* _Tasks to carry out_
1. Answer these questions from the patch below:
(a) Which file does it change?
(b) How many insertions and deletions does it report?
(c) Which two constants does it remove with #define lines?
2. In the patch below, rewrite the block beginning "Signed-off-by: Joonsoo Kim" as a short two-item list, one for sign-offs and one for Cc recipients, giving names only.

From: Joonsoo Kim <iamjoonsoo.kim@lge.com>

Now, we don't use object status buffer in any setup. Remove it.

Signed-off-by: Joonsoo Kim <iamjoonsoo.kim@lge.com>
Cc: Christoph Lameter <cl@linux.com>
Cc: Pekka Enberg <penberg@kernel.org>
Cc: David Rientjes <rientjes@google.com>
Cc: Joonsoo Kim <iamjoonsoo.kim@lge.com>
Cc: Jesper Dangaard Brouer <brouer@redhat.com>
Signed-off-by: Andrew Morton <akpm@linux-foundation.org>
---
 mm/slab.c | 34 ++--------------------------------
 1 file changed, 2 insertions(+), 32 deletions(-)

diff --git a/mm/slab.c b/mm/slab.c
index 907abe9..02be9d9 100644
--- a/mm/slab.c
+++ b/mm/slab.c
@@ -380,22 +380,8 @@ static void **dbg_userword(struct kmem_cache *cachep, void *objp)
 
 #endif
 
-#define OBJECT_FREE (0)
-#define OBJECT_ACTIVE (1)
-
 #ifdef CONFIG_DEBUG_SLAB_LEAK
 
-static void set_obj_status(struct page *page, int idx, int val)
-{
-	int freelist_size;
-	char *status;
-	struct kmem_cache *cachep = page->slab_cache;
-
-	freelist_size = cachep->num * sizeof(freelist_idx_t);
-	status = (char *)page->freelist + freelist_size;
-	status[idx] = val;
-}
-
 static inline bool is_store_user_clean(struct kmem_cache *cachep)
 {
 	return atomic_read(&cachep->store_user_clean) == 1;
@@ -413,7 +399,6 @@ static inline void set_store_user_dirty(struct kmem_cache *cachep)
 }
 
 #else
-static inline void set_obj_status(struct page *page, int idx, int val) {}
 static inline void set_store_user_dirty(struct kmem_cache *cachep) {}
 
 #endif
@@ -476,9 +461,6 @@ static size_t calculate_freelist_size(int nr_objs, size_t align)

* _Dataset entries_
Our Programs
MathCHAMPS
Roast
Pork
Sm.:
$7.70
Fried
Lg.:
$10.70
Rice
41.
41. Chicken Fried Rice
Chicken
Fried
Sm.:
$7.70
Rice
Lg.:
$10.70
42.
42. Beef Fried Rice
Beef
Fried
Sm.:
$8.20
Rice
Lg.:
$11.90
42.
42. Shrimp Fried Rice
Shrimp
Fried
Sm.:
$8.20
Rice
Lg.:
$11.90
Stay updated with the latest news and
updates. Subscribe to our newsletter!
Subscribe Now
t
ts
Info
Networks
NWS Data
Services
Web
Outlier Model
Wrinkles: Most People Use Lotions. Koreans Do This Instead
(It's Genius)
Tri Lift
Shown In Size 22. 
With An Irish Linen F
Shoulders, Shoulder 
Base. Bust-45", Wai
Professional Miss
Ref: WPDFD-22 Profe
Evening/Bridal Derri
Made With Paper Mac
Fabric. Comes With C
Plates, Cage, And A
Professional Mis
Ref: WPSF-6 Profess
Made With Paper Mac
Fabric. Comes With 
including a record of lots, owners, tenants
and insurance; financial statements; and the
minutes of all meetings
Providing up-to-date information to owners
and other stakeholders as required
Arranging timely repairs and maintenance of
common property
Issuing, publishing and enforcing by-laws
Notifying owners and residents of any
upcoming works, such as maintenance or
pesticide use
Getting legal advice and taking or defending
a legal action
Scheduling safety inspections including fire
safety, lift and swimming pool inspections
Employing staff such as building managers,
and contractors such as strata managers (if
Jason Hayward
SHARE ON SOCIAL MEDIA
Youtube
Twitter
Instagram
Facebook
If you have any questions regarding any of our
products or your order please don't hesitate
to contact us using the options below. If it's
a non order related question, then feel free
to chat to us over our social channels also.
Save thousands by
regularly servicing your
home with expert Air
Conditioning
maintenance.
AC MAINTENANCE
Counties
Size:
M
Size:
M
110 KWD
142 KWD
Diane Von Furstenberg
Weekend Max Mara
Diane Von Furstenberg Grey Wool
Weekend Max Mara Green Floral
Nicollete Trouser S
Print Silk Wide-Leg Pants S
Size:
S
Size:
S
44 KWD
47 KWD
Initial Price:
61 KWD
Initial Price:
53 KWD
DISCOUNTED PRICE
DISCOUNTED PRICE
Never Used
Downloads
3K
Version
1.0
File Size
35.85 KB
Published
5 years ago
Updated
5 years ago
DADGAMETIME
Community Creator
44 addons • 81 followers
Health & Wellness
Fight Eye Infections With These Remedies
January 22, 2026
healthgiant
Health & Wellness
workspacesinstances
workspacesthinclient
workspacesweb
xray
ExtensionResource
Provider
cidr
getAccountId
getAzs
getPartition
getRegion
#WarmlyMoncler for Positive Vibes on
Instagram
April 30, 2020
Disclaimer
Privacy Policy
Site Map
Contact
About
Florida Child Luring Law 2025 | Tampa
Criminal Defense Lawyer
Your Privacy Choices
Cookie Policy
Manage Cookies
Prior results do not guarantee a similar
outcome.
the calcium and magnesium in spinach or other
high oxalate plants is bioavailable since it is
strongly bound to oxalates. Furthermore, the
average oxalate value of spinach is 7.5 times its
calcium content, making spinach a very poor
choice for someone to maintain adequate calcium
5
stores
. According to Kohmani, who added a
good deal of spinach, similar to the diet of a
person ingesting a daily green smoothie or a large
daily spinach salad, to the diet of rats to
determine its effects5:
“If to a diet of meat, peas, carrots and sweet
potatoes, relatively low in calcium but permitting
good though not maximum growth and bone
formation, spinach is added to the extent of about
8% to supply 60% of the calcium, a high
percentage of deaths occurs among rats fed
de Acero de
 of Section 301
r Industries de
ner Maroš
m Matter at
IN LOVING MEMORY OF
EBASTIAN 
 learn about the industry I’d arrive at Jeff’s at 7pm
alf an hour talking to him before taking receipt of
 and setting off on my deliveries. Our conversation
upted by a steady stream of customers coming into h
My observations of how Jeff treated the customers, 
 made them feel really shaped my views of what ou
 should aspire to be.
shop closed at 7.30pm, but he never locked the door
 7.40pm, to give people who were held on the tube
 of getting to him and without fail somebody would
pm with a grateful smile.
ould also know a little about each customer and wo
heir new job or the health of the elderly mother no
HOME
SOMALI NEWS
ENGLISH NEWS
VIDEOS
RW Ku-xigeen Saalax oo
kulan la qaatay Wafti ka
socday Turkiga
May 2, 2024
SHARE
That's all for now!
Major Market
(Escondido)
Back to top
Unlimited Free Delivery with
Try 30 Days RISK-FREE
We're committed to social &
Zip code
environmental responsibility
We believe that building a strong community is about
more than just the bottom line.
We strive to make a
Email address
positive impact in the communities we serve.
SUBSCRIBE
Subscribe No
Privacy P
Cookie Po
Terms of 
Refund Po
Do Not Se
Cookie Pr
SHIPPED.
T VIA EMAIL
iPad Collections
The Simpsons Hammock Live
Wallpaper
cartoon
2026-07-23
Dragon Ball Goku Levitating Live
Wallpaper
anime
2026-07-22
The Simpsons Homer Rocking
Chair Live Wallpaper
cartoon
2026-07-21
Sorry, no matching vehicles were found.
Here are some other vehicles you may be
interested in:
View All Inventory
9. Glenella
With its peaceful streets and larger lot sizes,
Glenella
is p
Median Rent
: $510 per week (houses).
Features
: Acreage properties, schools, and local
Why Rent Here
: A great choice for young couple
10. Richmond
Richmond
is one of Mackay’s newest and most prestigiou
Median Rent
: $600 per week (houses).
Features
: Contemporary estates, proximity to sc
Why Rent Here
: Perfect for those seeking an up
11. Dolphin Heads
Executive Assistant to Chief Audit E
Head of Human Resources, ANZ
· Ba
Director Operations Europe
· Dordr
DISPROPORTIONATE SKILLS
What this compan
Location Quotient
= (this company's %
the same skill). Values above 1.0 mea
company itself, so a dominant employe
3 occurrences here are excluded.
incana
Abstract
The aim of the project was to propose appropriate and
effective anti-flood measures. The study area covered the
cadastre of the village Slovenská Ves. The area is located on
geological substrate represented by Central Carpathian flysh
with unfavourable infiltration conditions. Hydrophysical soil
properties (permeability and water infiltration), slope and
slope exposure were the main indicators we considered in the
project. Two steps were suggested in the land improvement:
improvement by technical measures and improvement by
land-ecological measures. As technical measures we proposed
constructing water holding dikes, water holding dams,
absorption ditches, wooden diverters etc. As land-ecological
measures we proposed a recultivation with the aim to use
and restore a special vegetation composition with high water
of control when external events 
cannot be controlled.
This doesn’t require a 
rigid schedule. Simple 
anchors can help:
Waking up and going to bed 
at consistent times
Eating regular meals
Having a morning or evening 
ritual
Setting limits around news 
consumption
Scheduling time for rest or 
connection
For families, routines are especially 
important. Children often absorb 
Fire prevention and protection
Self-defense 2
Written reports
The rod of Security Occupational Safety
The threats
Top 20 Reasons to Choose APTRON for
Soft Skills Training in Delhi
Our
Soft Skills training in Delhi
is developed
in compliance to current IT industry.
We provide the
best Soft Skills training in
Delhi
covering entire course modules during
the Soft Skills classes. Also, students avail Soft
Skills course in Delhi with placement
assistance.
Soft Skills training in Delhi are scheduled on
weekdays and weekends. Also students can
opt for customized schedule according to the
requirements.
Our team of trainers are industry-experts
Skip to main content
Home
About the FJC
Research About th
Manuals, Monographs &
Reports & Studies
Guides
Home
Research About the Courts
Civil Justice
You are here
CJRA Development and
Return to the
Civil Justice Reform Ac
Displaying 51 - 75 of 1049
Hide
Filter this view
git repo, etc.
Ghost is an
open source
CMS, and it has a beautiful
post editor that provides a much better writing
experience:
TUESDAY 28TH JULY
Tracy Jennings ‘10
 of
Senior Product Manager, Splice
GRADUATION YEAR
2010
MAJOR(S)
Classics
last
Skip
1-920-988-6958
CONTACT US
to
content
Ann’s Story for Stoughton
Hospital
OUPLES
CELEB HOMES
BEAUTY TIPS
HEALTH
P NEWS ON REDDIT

* _Solution list_
1.
(a) mm/slab.c
(b) 2 insertions and 32 deletions
(c) OBJECT_FREE and OBJECT_ACTIVE

2.
- Signed off by: Joonsoo Kim, Andrew Morton
- Cc: Christoph Lameter, Pekka Enberg, David Rientjes, Joonsoo Kim, Jesper Dangaard Brouer